* EXERCISE BRIEF *
Copy every one of the following entries line for line, keeping each character, space and line break unchanged.
=== Begin Enclosure ===
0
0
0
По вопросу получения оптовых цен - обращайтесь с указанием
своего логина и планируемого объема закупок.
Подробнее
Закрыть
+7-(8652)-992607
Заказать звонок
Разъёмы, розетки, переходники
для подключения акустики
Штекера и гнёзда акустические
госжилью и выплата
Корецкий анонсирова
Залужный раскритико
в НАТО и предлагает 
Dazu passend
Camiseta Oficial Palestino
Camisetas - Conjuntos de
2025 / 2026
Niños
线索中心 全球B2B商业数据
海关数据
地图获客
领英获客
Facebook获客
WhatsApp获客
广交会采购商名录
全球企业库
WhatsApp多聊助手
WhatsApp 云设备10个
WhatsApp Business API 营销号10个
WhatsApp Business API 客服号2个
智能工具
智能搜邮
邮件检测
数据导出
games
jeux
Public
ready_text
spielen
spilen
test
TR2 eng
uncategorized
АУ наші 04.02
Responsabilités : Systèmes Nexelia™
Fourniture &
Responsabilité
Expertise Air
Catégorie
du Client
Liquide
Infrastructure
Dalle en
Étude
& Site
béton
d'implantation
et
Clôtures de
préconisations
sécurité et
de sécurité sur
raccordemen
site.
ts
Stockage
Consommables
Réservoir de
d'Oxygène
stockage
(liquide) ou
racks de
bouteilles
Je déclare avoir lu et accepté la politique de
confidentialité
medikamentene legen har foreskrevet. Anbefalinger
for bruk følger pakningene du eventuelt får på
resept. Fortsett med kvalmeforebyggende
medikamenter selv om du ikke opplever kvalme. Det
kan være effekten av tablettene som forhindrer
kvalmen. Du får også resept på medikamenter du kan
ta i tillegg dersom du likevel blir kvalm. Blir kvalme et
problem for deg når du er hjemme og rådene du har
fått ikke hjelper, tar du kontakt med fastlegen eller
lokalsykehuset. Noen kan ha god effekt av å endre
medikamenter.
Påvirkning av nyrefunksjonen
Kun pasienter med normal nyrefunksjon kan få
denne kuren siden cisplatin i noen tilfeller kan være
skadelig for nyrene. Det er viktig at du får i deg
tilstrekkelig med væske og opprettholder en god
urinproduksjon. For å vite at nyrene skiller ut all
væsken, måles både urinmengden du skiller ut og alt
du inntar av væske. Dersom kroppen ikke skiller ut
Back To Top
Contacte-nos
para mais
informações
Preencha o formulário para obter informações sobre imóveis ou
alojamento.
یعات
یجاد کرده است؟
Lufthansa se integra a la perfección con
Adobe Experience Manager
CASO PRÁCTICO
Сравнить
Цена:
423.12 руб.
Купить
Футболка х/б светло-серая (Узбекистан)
=== End Enclosure ===
* EXERCISE ANSWER *
0
0
0
По вопросу получения оптовых цен - обращайтесь с указанием
своего логина и планируемого объема закупок.
Подробнее
Закрыть
+7-(8652)-992607
Заказать звонок
Разъёмы, розетки, переходники
для подключения акустики
Штекера и гнёзда акустические
госжилью и выплата
Корецкий анонсирова
Залужный раскритико
в НАТО и предлагает 
Dazu passend
Camiseta Oficial Palestino
Camisetas - Conjuntos de
2025 / 2026
Niños
线索中心 全球B2B商业数据
海关数据
地图获客
领英获客
Facebook获客
WhatsApp获客
广交会采购商名录
全球企业库
WhatsApp多聊助手
WhatsApp 云设备10个
WhatsApp Business API 营销号10个
WhatsApp Business API 客服号2个
智能工具
智能搜邮
邮件检测
数据导出
games
jeux
Public
ready_text
spielen
spilen
test
TR2 eng
uncategorized
АУ наші 04.02
Responsabilités : Systèmes Nexelia™
Fourniture &
Responsabilité
Expertise Air
Catégorie
du Client
Liquide
Infrastructure
Dalle en
Étude
& Site
béton
d'implantation
et
Clôtures de
préconisations
sécurité et
de sécurité sur
raccordemen
site.
ts
Stockage
Consommables
Réservoir de
d'Oxygène
stockage
(liquide) ou
racks de
bouteilles
Je déclare avoir lu et accepté la politique de
confidentialité
medikamentene legen har foreskrevet. Anbefalinger
for bruk følger pakningene du eventuelt får på
resept. Fortsett med kvalmeforebyggende
medikamenter selv om du ikke opplever kvalme. Det
kan være effekten av tablettene som forhindrer
kvalmen. Du får også resept på medikamenter du kan
ta i tillegg dersom du likevel blir kvalm. Blir kvalme et
problem for deg når du er hjemme og rådene du har
fått ikke hjelper, tar du kontakt med fastlegen eller
lokalsykehuset. Noen kan ha god effekt av å endre
medikamenter.
Påvirkning av nyrefunksjonen
Kun pasienter med normal nyrefunksjon kan få
denne kuren siden cisplatin i noen tilfeller kan være
skadelig for nyrene. Det er viktig at du får i deg
tilstrekkelig med væske og opprettholder en god
urinproduksjon. For å vite at nyrene skiller ut all
væsken, måles både urinmengden du skiller ut og alt
du inntar av væske. Dersom kroppen ikke skiller ut
Back To Top
Contacte-nos
para mais
informações
Preencha o formulário para obter informações sobre imóveis ou
alojamento.
یعات
یجاد کرده است؟
Lufthansa se integra a la perfección con
Adobe Experience Manager
CASO PRÁCTICO
Сравнить
Цена:
423.12 руб.
Купить
Футболка х/б светло-серая (Узбекистан)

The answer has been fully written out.